A Hybrid Learning-to-Optimize Framework for Mixed-Integer Quadratic Programming
Viet-Anh Le, Mu Xie, Rahul Mangharam
TL;DR
This work addresses real-time solution of parametric mixed-integer quadratic programs (MIQPs) common in mixed-integer model predictive control (MI-MPC). It proposes a hybrid learning-to-optimize (L2O) framework that combines a neural network predicting integer decisions with a differentiable QP layer to obtain continuous decision variables, enabling backpropagation through the optimization problem. A hybrid loss blends supervised optimality with self-supervised feasibility, supported by a slack-variable QP relaxation to ensure differentiability even for infeasible intermediate problems, with theoretical guarantees on exactness when feasible and minimal violation when not. Empirical evaluation on two MI-MPC benchmarks shows substantial runtime gains (approximately 9x–12x faster than GUROBI) while balancing constraint satisfaction and near-global optimality, indicating strong potential for real-time control applications and for extending to broader problem classes in the future.
Abstract
In this paper, we propose a learning-to-optimize (L2O) framework to accelerate solving parametric mixed-integer quadratic programming (MIQP) problems, with a particular focus on mixed-integer model predictive control (MI-MPC) applications.

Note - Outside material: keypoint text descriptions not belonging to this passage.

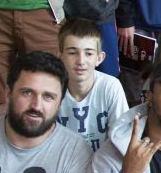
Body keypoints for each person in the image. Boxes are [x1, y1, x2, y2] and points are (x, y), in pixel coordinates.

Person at [56, 17, 130, 153]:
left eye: (89, 53)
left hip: (102, 166)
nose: (81, 61)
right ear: (60, 56)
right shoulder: (52, 88)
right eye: (72, 53)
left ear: (99, 58)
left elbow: (122, 138)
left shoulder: (110, 86)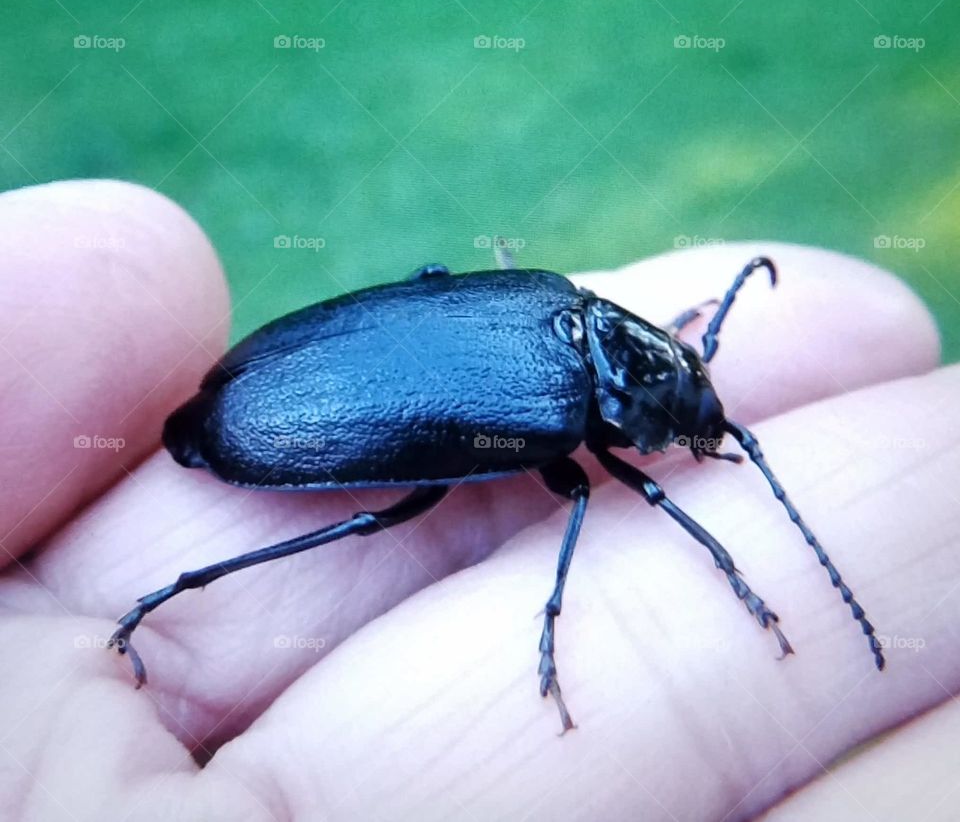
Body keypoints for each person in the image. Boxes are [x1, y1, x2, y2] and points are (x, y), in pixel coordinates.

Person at [0, 179, 954, 821]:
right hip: (269, 417)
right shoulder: (556, 415)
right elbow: (615, 495)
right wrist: (719, 570)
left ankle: (182, 585)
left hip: (276, 383)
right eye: (694, 423)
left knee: (409, 446)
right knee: (386, 520)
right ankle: (187, 581)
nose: (702, 441)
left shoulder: (549, 300)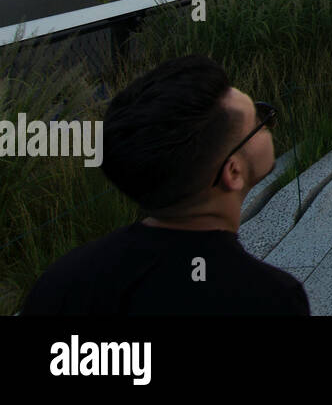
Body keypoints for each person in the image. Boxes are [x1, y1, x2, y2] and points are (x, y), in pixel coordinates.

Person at [22, 55, 309, 315]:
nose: (268, 121)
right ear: (233, 172)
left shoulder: (62, 281)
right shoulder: (271, 299)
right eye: (261, 119)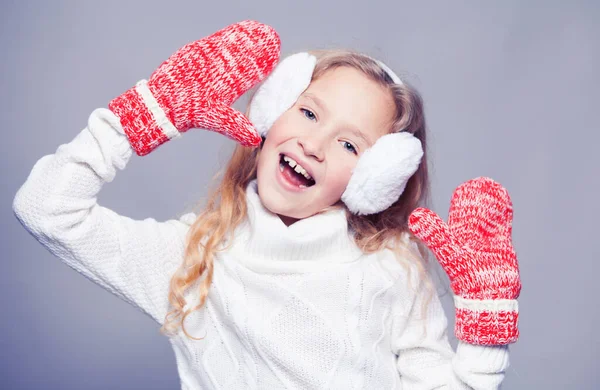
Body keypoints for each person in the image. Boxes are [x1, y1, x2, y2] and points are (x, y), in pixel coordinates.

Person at [12, 20, 521, 389]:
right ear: (270, 113)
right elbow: (44, 207)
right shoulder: (193, 258)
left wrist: (484, 342)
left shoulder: (392, 271)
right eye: (307, 113)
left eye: (349, 145)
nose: (314, 145)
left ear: (374, 179)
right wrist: (141, 115)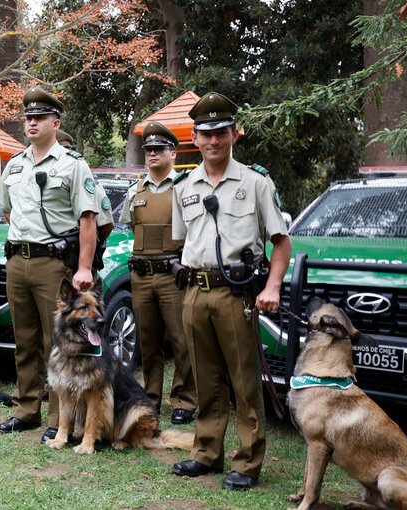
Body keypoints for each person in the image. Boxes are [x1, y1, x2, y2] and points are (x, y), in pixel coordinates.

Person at [170, 92, 291, 490]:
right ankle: (205, 452)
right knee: (204, 379)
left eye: (221, 132)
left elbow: (281, 241)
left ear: (233, 135)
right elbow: (181, 242)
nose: (213, 141)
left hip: (236, 295)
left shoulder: (255, 182)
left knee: (243, 380)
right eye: (205, 134)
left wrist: (272, 287)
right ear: (195, 137)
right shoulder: (184, 186)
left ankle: (247, 461)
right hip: (195, 291)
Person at [0, 87, 99, 443]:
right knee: (23, 339)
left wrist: (83, 268)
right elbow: (8, 209)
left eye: (39, 118)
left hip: (54, 264)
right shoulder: (16, 163)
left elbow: (87, 219)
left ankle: (59, 419)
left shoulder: (73, 165)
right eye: (28, 118)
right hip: (18, 260)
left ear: (56, 122)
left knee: (56, 341)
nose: (32, 123)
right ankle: (26, 409)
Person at [120, 121, 196, 424]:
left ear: (172, 153)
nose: (152, 153)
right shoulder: (135, 191)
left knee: (181, 340)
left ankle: (184, 399)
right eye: (148, 149)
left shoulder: (185, 188)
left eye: (159, 149)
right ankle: (150, 396)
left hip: (172, 275)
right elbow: (129, 226)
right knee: (148, 341)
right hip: (141, 275)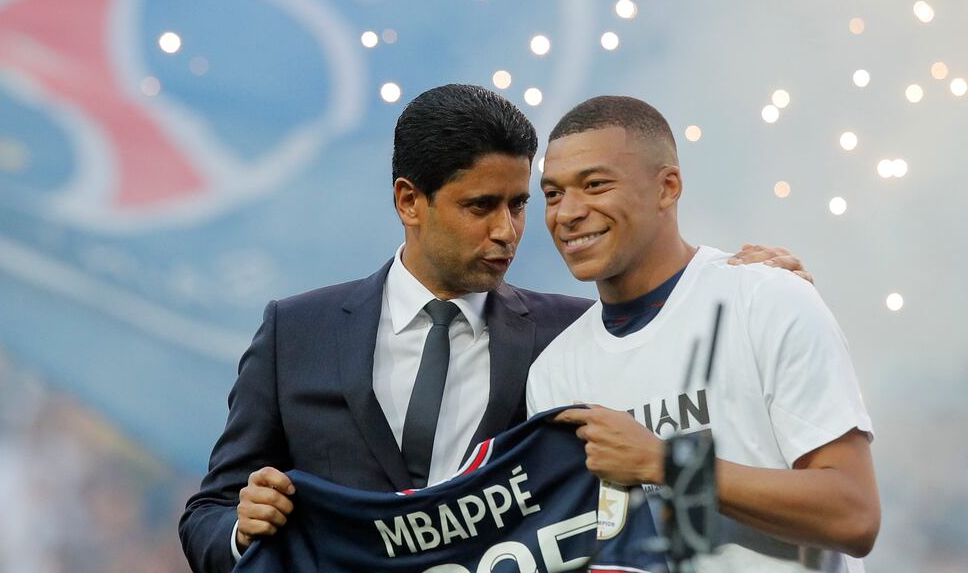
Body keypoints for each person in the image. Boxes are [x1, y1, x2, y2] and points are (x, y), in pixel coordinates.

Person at [180, 84, 808, 573]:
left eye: (519, 204)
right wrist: (241, 530)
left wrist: (746, 281)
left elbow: (679, 357)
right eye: (480, 207)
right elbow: (208, 511)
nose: (507, 230)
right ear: (409, 202)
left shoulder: (571, 337)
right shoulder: (296, 332)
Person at [526, 95, 879, 571]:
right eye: (553, 194)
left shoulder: (768, 299)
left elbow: (854, 514)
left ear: (667, 187)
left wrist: (666, 463)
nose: (567, 212)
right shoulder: (554, 373)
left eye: (594, 185)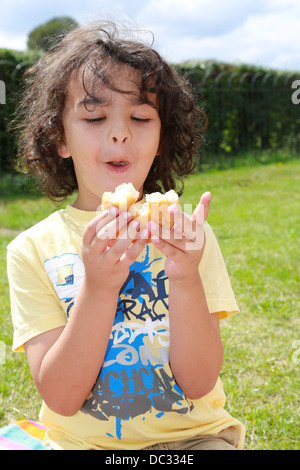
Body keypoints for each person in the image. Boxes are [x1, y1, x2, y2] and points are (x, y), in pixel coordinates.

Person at [7, 21, 245, 450]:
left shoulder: (188, 238)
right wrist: (98, 288)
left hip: (192, 440)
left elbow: (199, 381)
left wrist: (186, 277)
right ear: (60, 138)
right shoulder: (31, 251)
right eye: (95, 116)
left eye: (140, 116)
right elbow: (60, 398)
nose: (120, 132)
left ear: (160, 139)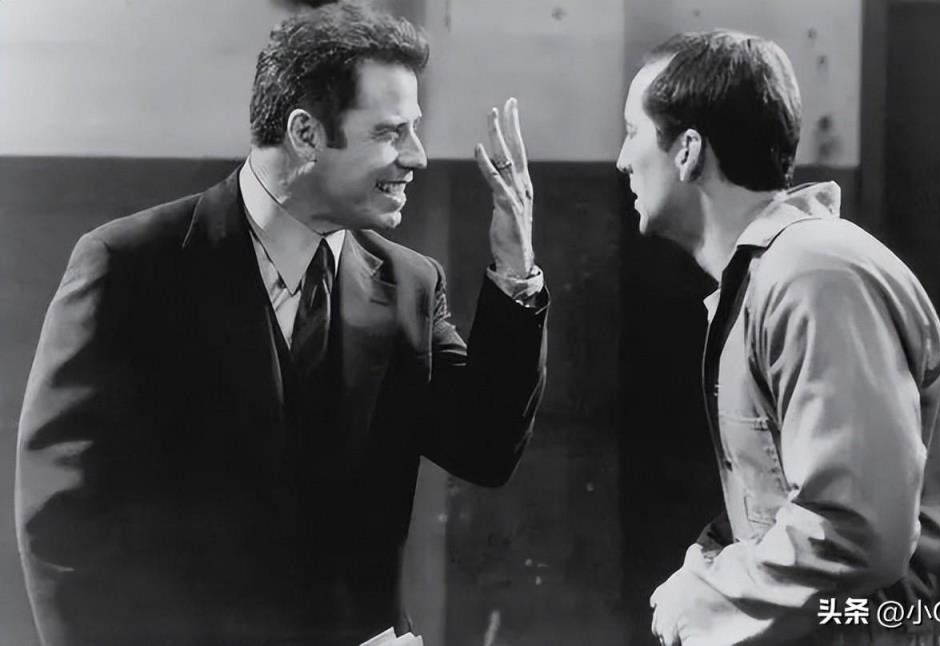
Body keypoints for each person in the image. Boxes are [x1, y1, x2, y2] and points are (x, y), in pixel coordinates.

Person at [15, 3, 547, 645]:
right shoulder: (130, 267)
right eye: (390, 133)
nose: (417, 156)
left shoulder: (410, 284)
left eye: (414, 129)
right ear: (305, 133)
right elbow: (62, 519)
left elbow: (485, 447)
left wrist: (516, 271)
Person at [616, 30, 940, 645]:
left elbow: (856, 530)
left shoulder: (812, 273)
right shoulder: (776, 274)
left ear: (688, 151)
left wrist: (712, 596)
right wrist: (706, 568)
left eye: (633, 132)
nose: (623, 160)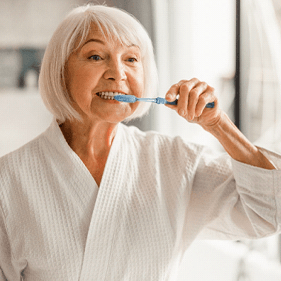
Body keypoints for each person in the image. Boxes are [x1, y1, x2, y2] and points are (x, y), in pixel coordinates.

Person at [0, 4, 280, 281]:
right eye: (96, 56)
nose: (118, 73)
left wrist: (219, 125)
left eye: (132, 59)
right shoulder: (9, 180)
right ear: (61, 72)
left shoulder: (175, 161)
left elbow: (270, 211)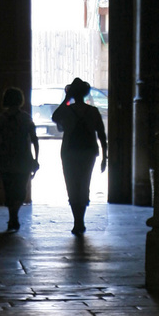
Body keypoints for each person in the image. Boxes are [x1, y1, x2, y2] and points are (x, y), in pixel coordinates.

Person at [52, 77, 107, 235]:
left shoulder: (67, 111)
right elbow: (102, 134)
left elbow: (55, 117)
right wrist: (105, 157)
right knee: (84, 183)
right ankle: (80, 220)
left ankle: (77, 220)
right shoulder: (93, 112)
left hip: (69, 151)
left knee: (72, 184)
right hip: (88, 151)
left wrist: (66, 99)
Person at [0, 86, 39, 232]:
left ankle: (12, 217)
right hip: (23, 158)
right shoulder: (25, 118)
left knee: (9, 189)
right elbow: (34, 139)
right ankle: (14, 216)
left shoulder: (0, 119)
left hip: (6, 159)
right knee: (20, 190)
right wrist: (36, 158)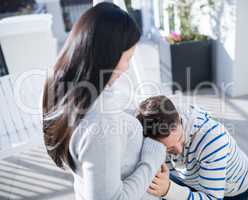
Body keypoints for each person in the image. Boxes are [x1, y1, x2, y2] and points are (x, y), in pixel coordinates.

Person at [42, 2, 166, 200]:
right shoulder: (100, 121)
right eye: (128, 57)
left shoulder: (68, 92)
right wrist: (151, 160)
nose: (126, 68)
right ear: (108, 55)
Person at [136, 95, 248, 200]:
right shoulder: (147, 139)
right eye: (169, 149)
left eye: (180, 138)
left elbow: (213, 198)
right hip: (191, 180)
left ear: (178, 120)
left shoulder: (213, 138)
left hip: (230, 192)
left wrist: (168, 190)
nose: (179, 151)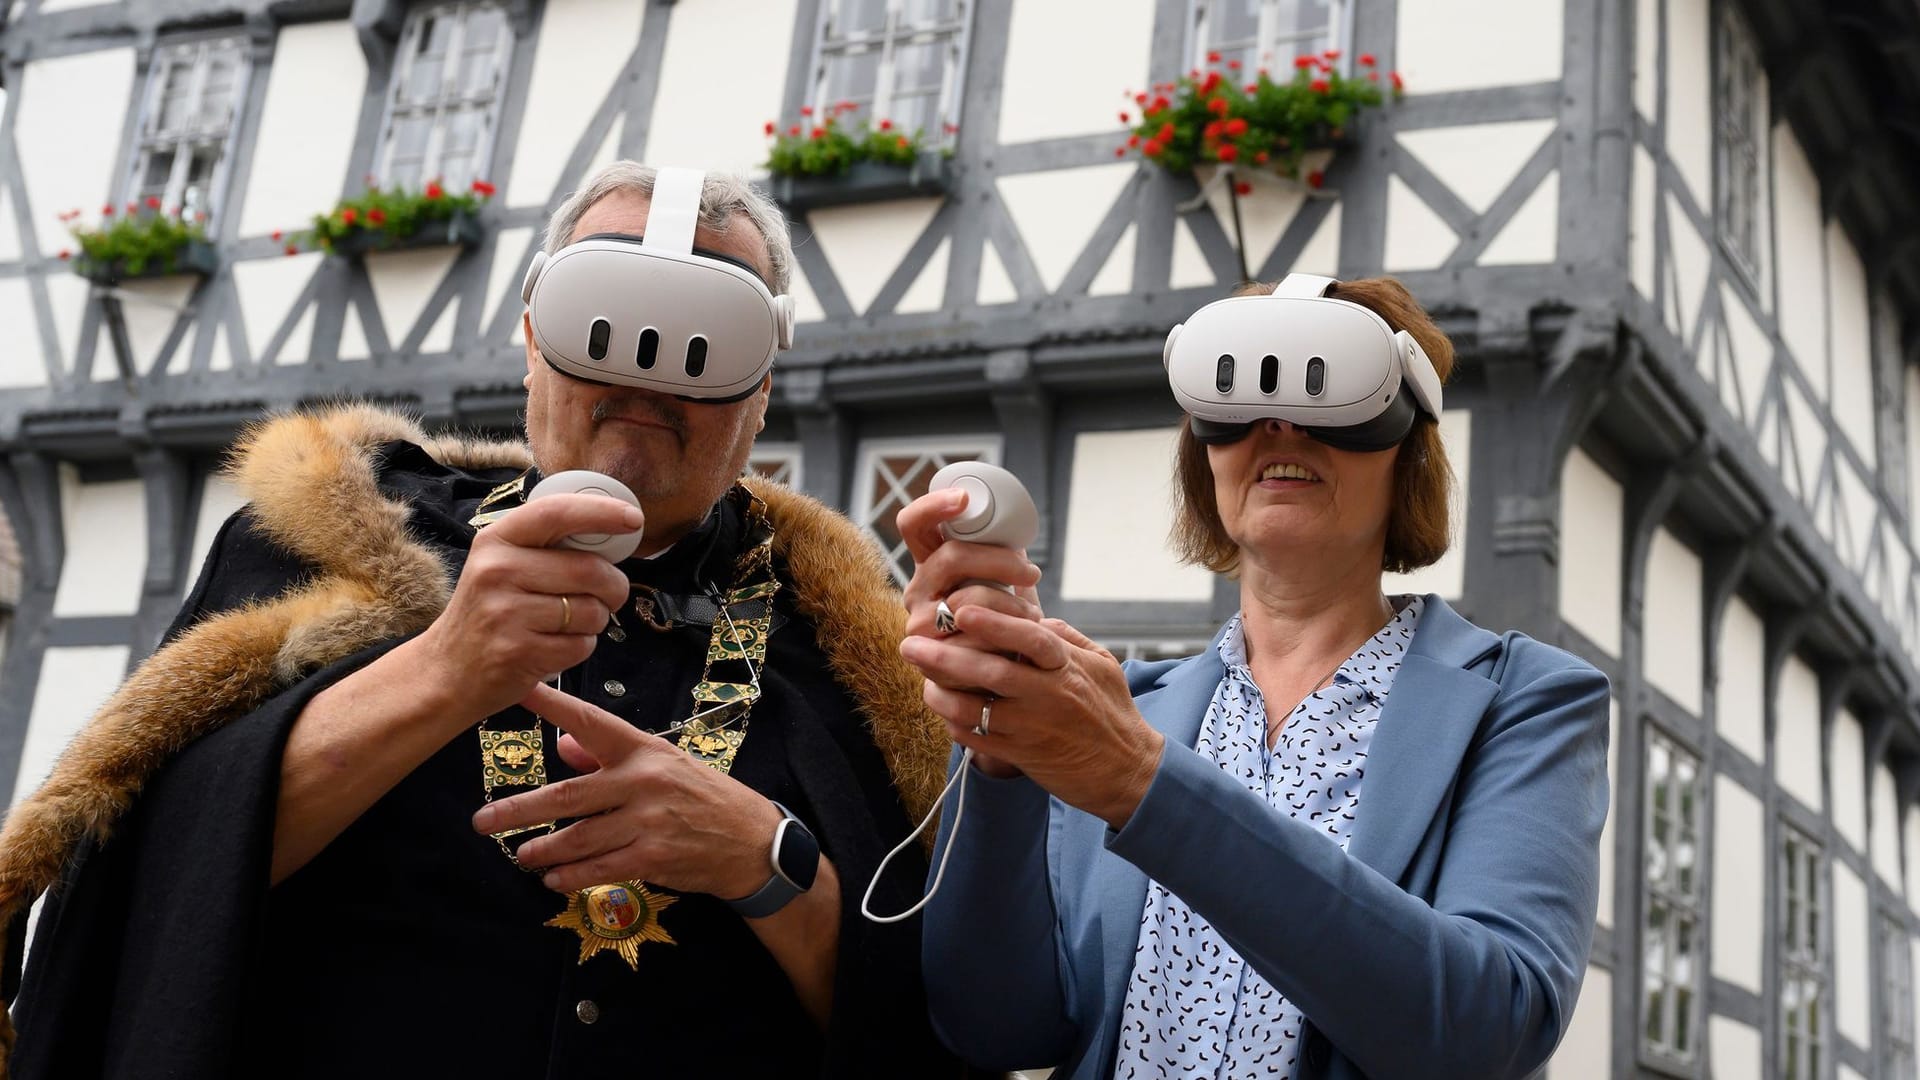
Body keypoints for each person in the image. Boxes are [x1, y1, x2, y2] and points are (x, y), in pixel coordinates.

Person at [0, 163, 961, 1078]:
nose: (651, 373)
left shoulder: (848, 657)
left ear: (761, 388)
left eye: (710, 336)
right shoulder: (332, 547)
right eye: (604, 318)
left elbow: (923, 1025)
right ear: (535, 336)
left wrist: (769, 863)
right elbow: (145, 895)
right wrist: (443, 670)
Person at [896, 276, 1611, 1079]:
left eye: (1327, 388)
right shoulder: (1115, 707)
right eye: (1234, 395)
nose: (1280, 424)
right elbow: (997, 1029)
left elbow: (1490, 1029)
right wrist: (1000, 763)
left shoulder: (1525, 703)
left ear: (1408, 442)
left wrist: (1140, 782)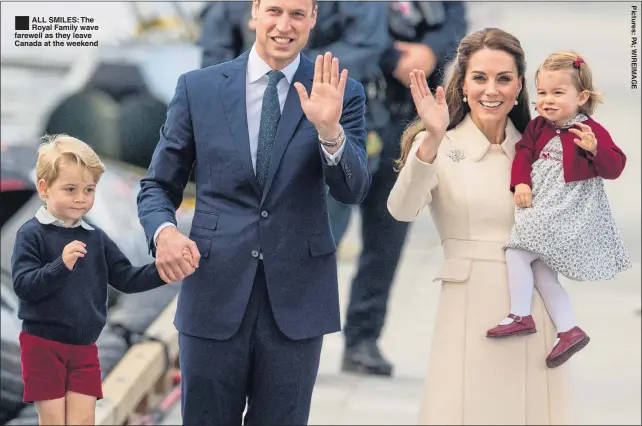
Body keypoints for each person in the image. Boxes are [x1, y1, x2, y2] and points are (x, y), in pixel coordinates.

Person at [136, 0, 371, 423]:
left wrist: (330, 131)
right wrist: (164, 233)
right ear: (254, 13)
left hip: (298, 301)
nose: (285, 25)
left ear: (313, 19)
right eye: (275, 11)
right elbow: (157, 185)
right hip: (213, 291)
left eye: (298, 14)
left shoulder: (340, 91)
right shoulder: (198, 88)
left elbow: (353, 190)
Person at [387, 28, 574, 424]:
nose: (492, 90)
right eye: (480, 77)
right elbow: (402, 210)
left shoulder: (540, 148)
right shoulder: (440, 143)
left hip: (532, 309)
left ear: (521, 85)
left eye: (504, 79)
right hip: (468, 306)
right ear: (463, 84)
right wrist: (431, 138)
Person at [338, 0, 468, 377]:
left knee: (388, 234)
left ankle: (363, 339)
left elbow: (455, 22)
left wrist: (431, 52)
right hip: (347, 115)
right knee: (320, 235)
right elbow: (323, 31)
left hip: (409, 118)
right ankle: (294, 334)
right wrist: (389, 56)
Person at [11, 135, 169, 426]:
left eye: (89, 189)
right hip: (44, 346)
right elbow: (24, 285)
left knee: (84, 420)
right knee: (55, 420)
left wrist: (163, 271)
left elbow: (126, 277)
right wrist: (61, 265)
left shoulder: (95, 238)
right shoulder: (30, 235)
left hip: (84, 346)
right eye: (70, 189)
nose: (81, 198)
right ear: (44, 188)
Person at [487, 51, 631, 368]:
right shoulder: (539, 126)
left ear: (581, 97)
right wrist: (521, 183)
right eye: (541, 93)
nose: (547, 100)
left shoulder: (589, 130)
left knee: (517, 252)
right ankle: (569, 329)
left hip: (565, 211)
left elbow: (615, 167)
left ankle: (520, 314)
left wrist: (595, 149)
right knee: (541, 271)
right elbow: (523, 155)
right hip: (541, 204)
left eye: (557, 93)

The framework learns to predict integer solutions with enhanced optimality and feasibility by integrating supervised learning (for optimality), self-supervised learning (for feasibility), and a differentiable quadratic programming (QP) layer, resulting in a hybrid L2O framework. Specifically, a neural network (NN) is used to learn the mapping from problem parameters to optimal integer solutions, while a differentiable QP layer is integrated to compute the corresponding continuous variables given the predicted integers and problem parameters. Moreover, a hybrid loss function is proposed, which combines a supervised loss with respect to the global optimal solution, and a self-supervised loss derived from the problem's objective and constraints. The effectiveness of the proposed framework is demonstrated on two benchmark MI-MPC problems, with comparative results against purely supervised and self-supervised learning models.